The train that killed DeKai Amonrasi no longer exists. CSX Q612 out of New Orleans met its end at Tilford Rail Yard near Marietta Boulevard, a few miles west of Berkeley Heights on Atlanta’s west side. There its 120 cars—hauling refrigerators, automobiles, and sheet metal—were decoupled and classified by destination, 9,000 tons of metal and merchandise broken up and blended with that from dozens of other incoming rail cars. These new trains were bound for hubs like Charlotte, Chicago, and New York, where their payloads were delivered, the empty boxcars and hoppers eventually joining a new line. As you read this, the pieces of deceased donor Q612 are vital organs in dozens of trains across the continent.

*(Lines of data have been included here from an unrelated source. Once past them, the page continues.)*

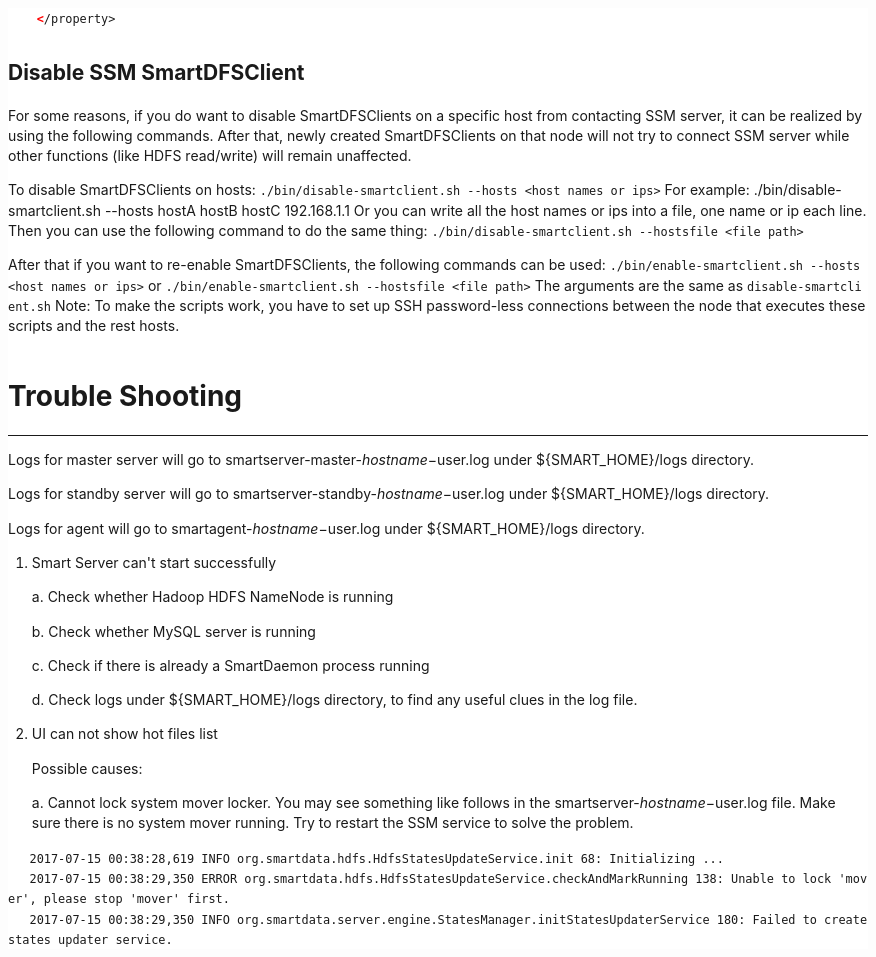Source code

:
 ```xml
    </property>
```
##  Disable SSM SmartDFSClient

For some reasons, if you do want to disable SmartDFSClients on a specific host from contacting SSM server, it can be realized by using the following commands. After that, newly created SmartDFSClients on that node will not try to connect SSM server while other functions (like HDFS read/write) will remain unaffected.

To disable SmartDFSClients on hosts:
`./bin/disable-smartclient.sh --hosts <host names or ips>`
For example: ./bin/disable-smartclient.sh --hosts hostA hostB hostC 192.168.1.1
Or you can write all the host names or ips into a file, one name or ip each line. Then you can use the following command to do the same thing:
`./bin/disable-smartclient.sh --hostsfile <file path>`

After that if you want to re-enable SmartDFSClients, the following commands can be used:
`./bin/enable-smartclient.sh --hosts <host names or ips>`
or
`./bin/enable-smartclient.sh --hostsfile <file path>`
The arguments are the same as `disable-smartclient.sh`
Note: To make the scripts work, you have to set up SSH password-less connections between the node that executes these scripts and the rest hosts.


# Trouble Shooting
---------------------------------------------------------------------------------
 Logs for master server will go to smartserver-master-$hostname-$user.log under ${SMART_HOME}/logs directory.

 Logs for standby server will go to smartserver-standby-$hostname-$user.log under ${SMART_HOME}/logs directory.

 Logs for agent will go to smartagent-$hostname-$user.log under ${SMART_HOME}/logs directory.

1. Smart Server can't start successfully

   a. Check whether Hadoop HDFS NameNode is running
   
   b. Check whether MySQL server is running
   
   c. Check if there is already a SmartDaemon process running

   d. Check logs under ${SMART_HOME}/logs directory, to find any useful clues in the log file.
   
2. UI can not show hot files list 

   Possible causes:
  
   a. Cannot lock system mover locker. You may see something like follows in the smartserver-$hostname-$user.log file. Make sure there is no system mover running. Try to restart the SSM service to solve the problem.

```
   2017-07-15 00:38:28,619 INFO org.smartdata.hdfs.HdfsStatesUpdateService.init 68: Initializing ...
   2017-07-15 00:38:29,350 ERROR org.smartdata.hdfs.HdfsStatesUpdateService.checkAndMarkRunning 138: Unable to lock 'mover', please stop 'mover' first.
   2017-07-15 00:38:29,350 INFO org.smartdata.server.engine.StatesManager.initStatesUpdaterService 180: Failed to create states updater service.
```

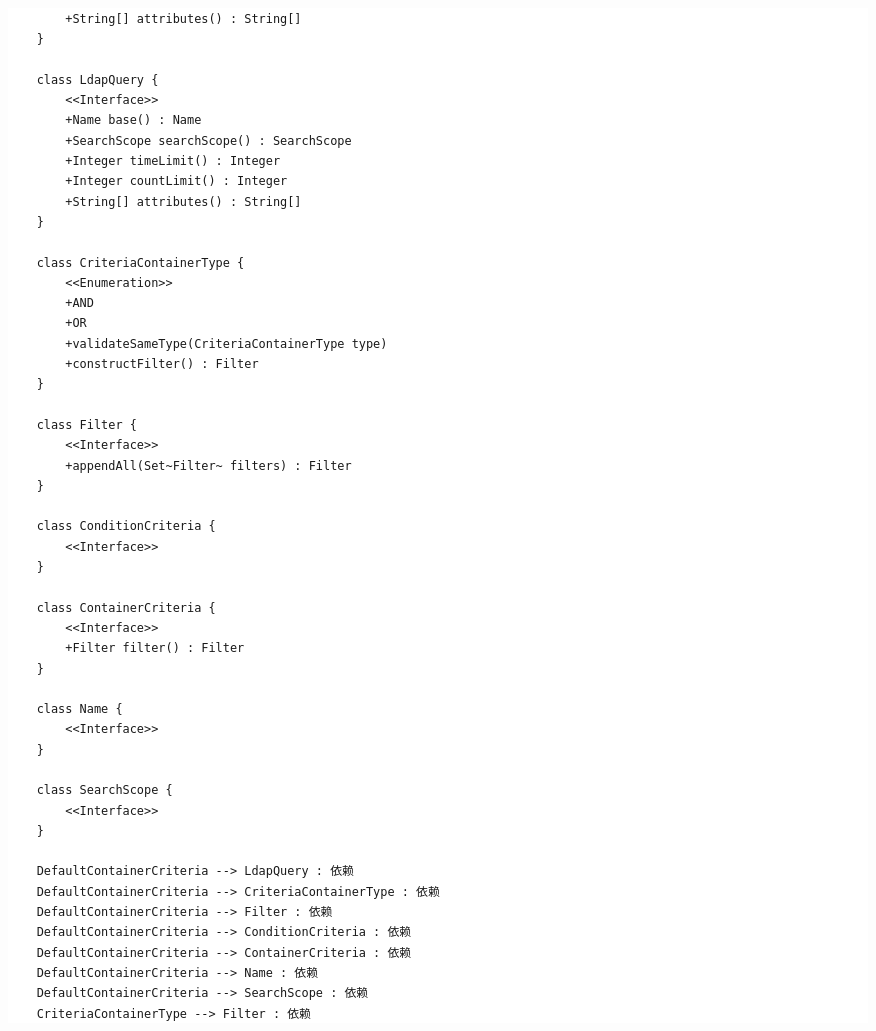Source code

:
 ```mermaid
        +String[] attributes() : String[]
    }

    class LdapQuery {
        <<Interface>>
        +Name base() : Name
        +SearchScope searchScope() : SearchScope
        +Integer timeLimit() : Integer
        +Integer countLimit() : Integer
        +String[] attributes() : String[]
    }

    class CriteriaContainerType {
        <<Enumeration>>
        +AND
        +OR
        +validateSameType(CriteriaContainerType type)
        +constructFilter() : Filter
    }

    class Filter {
        <<Interface>>
        +appendAll(Set~Filter~ filters) : Filter
    }

    class ConditionCriteria {
        <<Interface>>
    }

    class ContainerCriteria {
        <<Interface>>
        +Filter filter() : Filter
    }

    class Name {
        <<Interface>>
    }

    class SearchScope {
        <<Interface>>
    }

    DefaultContainerCriteria --> LdapQuery : 依赖
    DefaultContainerCriteria --> CriteriaContainerType : 依赖
    DefaultContainerCriteria --> Filter : 依赖
    DefaultContainerCriteria --> ConditionCriteria : 依赖
    DefaultContainerCriteria --> ContainerCriteria : 依赖
    DefaultContainerCriteria --> Name : 依赖
    DefaultContainerCriteria --> SearchScope : 依赖
    CriteriaContainerType --> Filter : 依赖
```
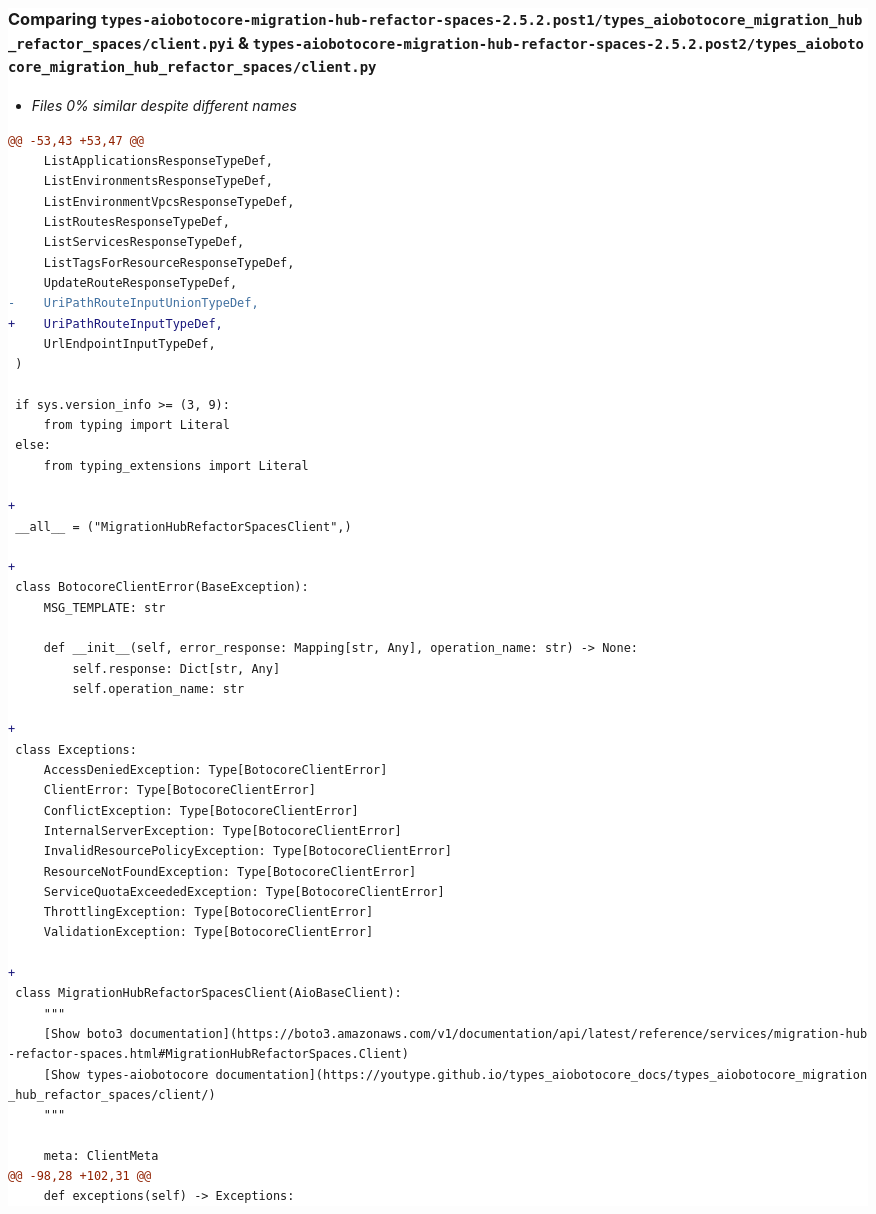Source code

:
 ```diff
```

### Comparing `types-aiobotocore-migration-hub-refactor-spaces-2.5.2.post1/types_aiobotocore_migration_hub_refactor_spaces/client.pyi` & `types-aiobotocore-migration-hub-refactor-spaces-2.5.2.post2/types_aiobotocore_migration_hub_refactor_spaces/client.py`

 * *Files 0% similar despite different names*

```diff
@@ -53,43 +53,47 @@
     ListApplicationsResponseTypeDef,
     ListEnvironmentsResponseTypeDef,
     ListEnvironmentVpcsResponseTypeDef,
     ListRoutesResponseTypeDef,
     ListServicesResponseTypeDef,
     ListTagsForResourceResponseTypeDef,
     UpdateRouteResponseTypeDef,
-    UriPathRouteInputUnionTypeDef,
+    UriPathRouteInputTypeDef,
     UrlEndpointInputTypeDef,
 )
 
 if sys.version_info >= (3, 9):
     from typing import Literal
 else:
     from typing_extensions import Literal
 
+
 __all__ = ("MigrationHubRefactorSpacesClient",)
 
+
 class BotocoreClientError(BaseException):
     MSG_TEMPLATE: str
 
     def __init__(self, error_response: Mapping[str, Any], operation_name: str) -> None:
         self.response: Dict[str, Any]
         self.operation_name: str
 
+
 class Exceptions:
     AccessDeniedException: Type[BotocoreClientError]
     ClientError: Type[BotocoreClientError]
     ConflictException: Type[BotocoreClientError]
     InternalServerException: Type[BotocoreClientError]
     InvalidResourcePolicyException: Type[BotocoreClientError]
     ResourceNotFoundException: Type[BotocoreClientError]
     ServiceQuotaExceededException: Type[BotocoreClientError]
     ThrottlingException: Type[BotocoreClientError]
     ValidationException: Type[BotocoreClientError]
 
+
 class MigrationHubRefactorSpacesClient(AioBaseClient):
     """
     [Show boto3 documentation](https://boto3.amazonaws.com/v1/documentation/api/latest/reference/services/migration-hub-refactor-spaces.html#MigrationHubRefactorSpaces.Client)
     [Show types-aiobotocore documentation](https://youtype.github.io/types_aiobotocore_docs/types_aiobotocore_migration_hub_refactor_spaces/client/)
     """
 
     meta: ClientMeta
@@ -98,28 +102,31 @@
     def exceptions(self) -> Exceptions:
```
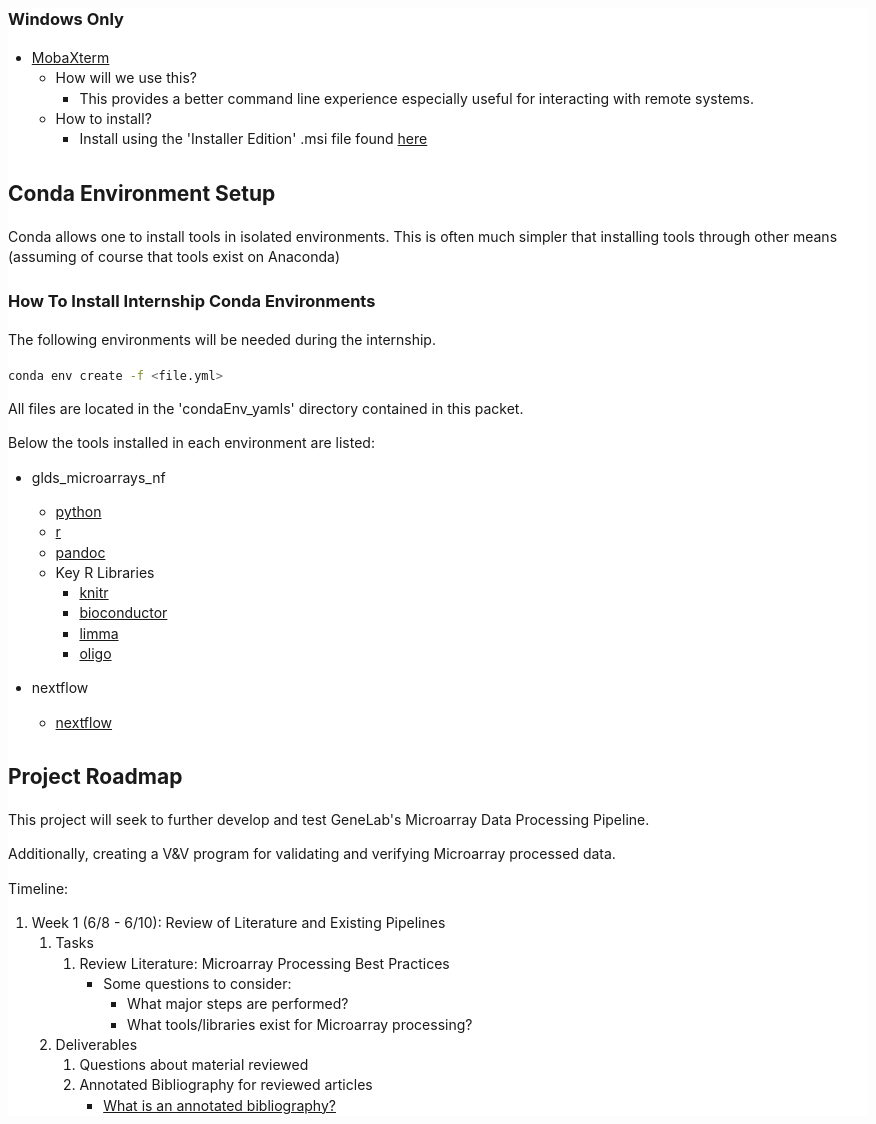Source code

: ### Windows Only

- [MobaXterm](https://mobaxterm.mobatek.net)
  - How will we use this?
    - This provides a better command line experience especially useful for interacting with remote systems.
  - How to install?
    - Install using the 'Installer Edition' .msi file found [here](https://mobaxterm.mobatek.net/download-home-edition.html)

## Conda Environment Setup

Conda allows one to install tools in isolated environments.  This is often much simpler that installing tools through other means (assuming of course that tools exist on Anaconda)

### How To Install Internship Conda Environments

The following environments will be needed during the internship.

``` bash
conda env create -f <file.yml>
```

All files are located in the 'condaEnv_yamls' directory contained in this packet.

Below the tools installed in each environment are listed:

- glds_microarrays_nf
  - [python](https://www.python.org/)
  - [r](https://www.r-project.org/)
  - [pandoc](https://pandoc.org/)
  - Key R Libraries
    - [knitr](https://github.com/yihui/knitr)
    - [bioconductor](https://www.bioconductor.org/)
    - [limma](https://bioconductor.org/packages/release/bioc/html/limma.html)
    - [oligo](https://bioconductor.org/packages/release/bioc/html/oligo.html)

- nextflow
  - [nextflow](https://nextflow.io/)


## Project Roadmap

This project will seek to further develop and test GeneLab's Microarray Data Processing Pipeline.

Additionally, creating a V&V program for validating and verifying Microarray processed data.

Timeline:

1. Week 1 (6/8 - 6/10): Review of Literature and Existing Pipelines
    1. Tasks
        1. Review Literature: Microarray Processing Best Practices
            - Some questions to consider: 
              - What major steps are performed?
              - What tools/libraries exist for Microarray processing?
    2. Deliverables
        1. Questions about material reviewed
        1. Annotated Bibliography for reviewed articles
            - [What is an annotated bibliography?](https://www.youtube.com/watch?v=R0Hsnx0l1q4)
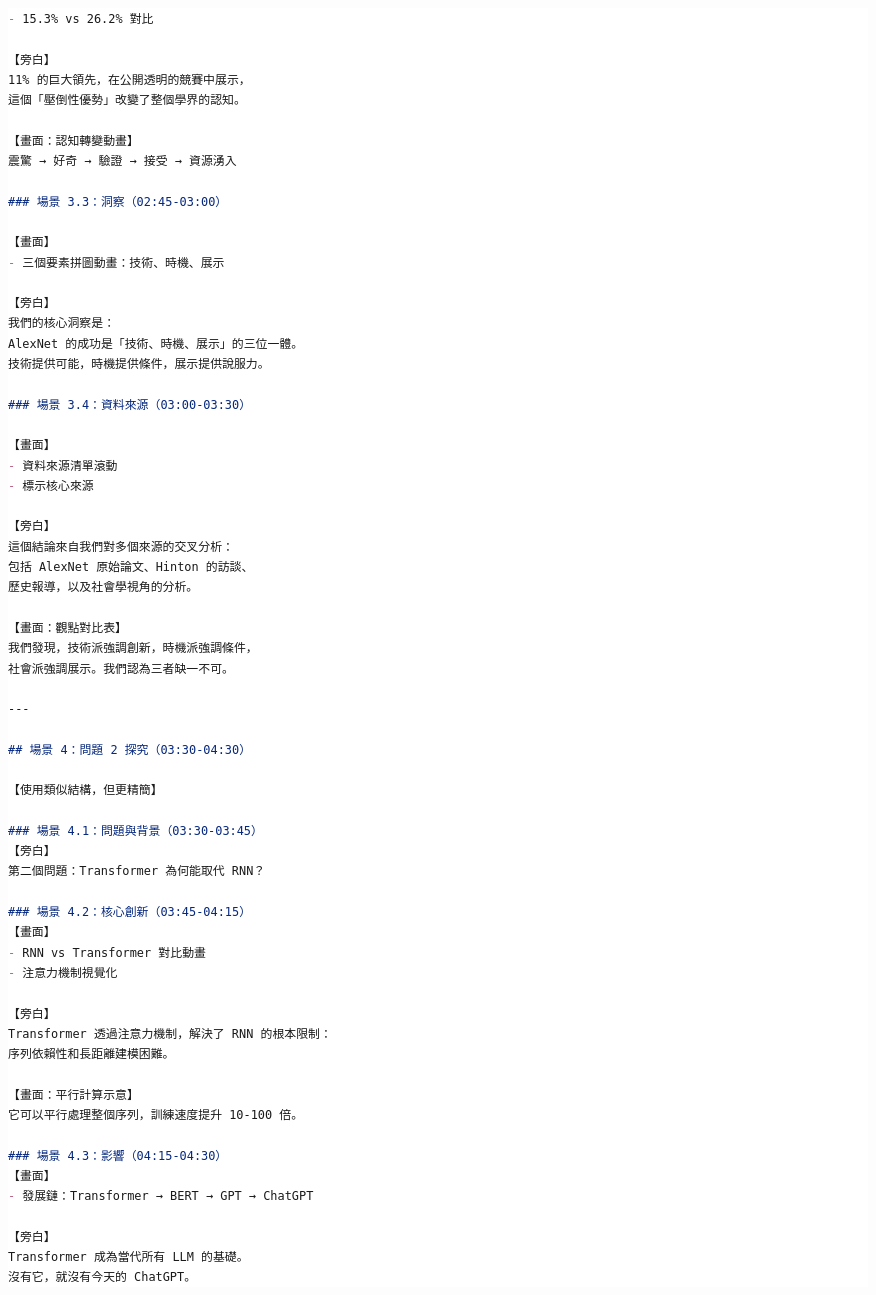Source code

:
 ```markdown
- 15.3% vs 26.2% 對比

【旁白】
11% 的巨大領先，在公開透明的競賽中展示，
這個「壓倒性優勢」改變了整個學界的認知。

【畫面：認知轉變動畫】
震驚 → 好奇 → 驗證 → 接受 → 資源湧入

### 場景 3.3：洞察（02:45-03:00）

【畫面】
- 三個要素拼圖動畫：技術、時機、展示

【旁白】
我們的核心洞察是：
AlexNet 的成功是「技術、時機、展示」的三位一體。
技術提供可能，時機提供條件，展示提供說服力。

### 場景 3.4：資料來源（03:00-03:30）

【畫面】
- 資料來源清單滾動
- 標示核心來源

【旁白】
這個結論來自我們對多個來源的交叉分析：
包括 AlexNet 原始論文、Hinton 的訪談、
歷史報導，以及社會學視角的分析。

【畫面：觀點對比表】
我們發現，技術派強調創新，時機派強調條件，
社會派強調展示。我們認為三者缺一不可。

---

## 場景 4：問題 2 探究（03:30-04:30）

【使用類似結構，但更精簡】

### 場景 4.1：問題與背景（03:30-03:45）
【旁白】
第二個問題：Transformer 為何能取代 RNN？

### 場景 4.2：核心創新（03:45-04:15）
【畫面】
- RNN vs Transformer 對比動畫
- 注意力機制視覺化

【旁白】
Transformer 透過注意力機制，解決了 RNN 的根本限制：
序列依賴性和長距離建模困難。

【畫面：平行計算示意】
它可以平行處理整個序列，訓練速度提升 10-100 倍。

### 場景 4.3：影響（04:15-04:30）
【畫面】
- 發展鏈：Transformer → BERT → GPT → ChatGPT

【旁白】
Transformer 成為當代所有 LLM 的基礎。
沒有它，就沒有今天的 ChatGPT。
```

Locomotive 9043, the blue-and-yellow, diesel-powered leader of Q612, re-fueled and moved on as well. Pulling its newest charge, 9043 is barely distinguishable from its fellow engines running along the 140,000 miles of rail sewn through U.S. cities and towns and the vast countryside that lies between them. Its shrill horn blasts through every crossing, briefly alerting the world to its presence and warning anything that might stand in its way.
Freight trains don’t run on tight schedules. The speeds of diesel locomotives like 9043 vary between 10 and 50 miles per hour, depending on track conditions and load weight. It is almost impossible to know exactly when the train is coming—at least in time to do anything about it. In Georgia, where there are more than 4,800 miles of active track, the sight of a train is commonplace. People busy on their own courses hardly take note. But the train is always coming. In ice, snow, wind, or rain. And by the time you hear the horn, it’s too late.
Herbert Sinkfield slides gingerly off the bed and into his slippers in the back bedroom of his house. The wooden cane he reaches for could be expected for an eighty-two-year-old retired bricklayer, especially one with bone cancer in his hip. But Herbert never needed it before the accident.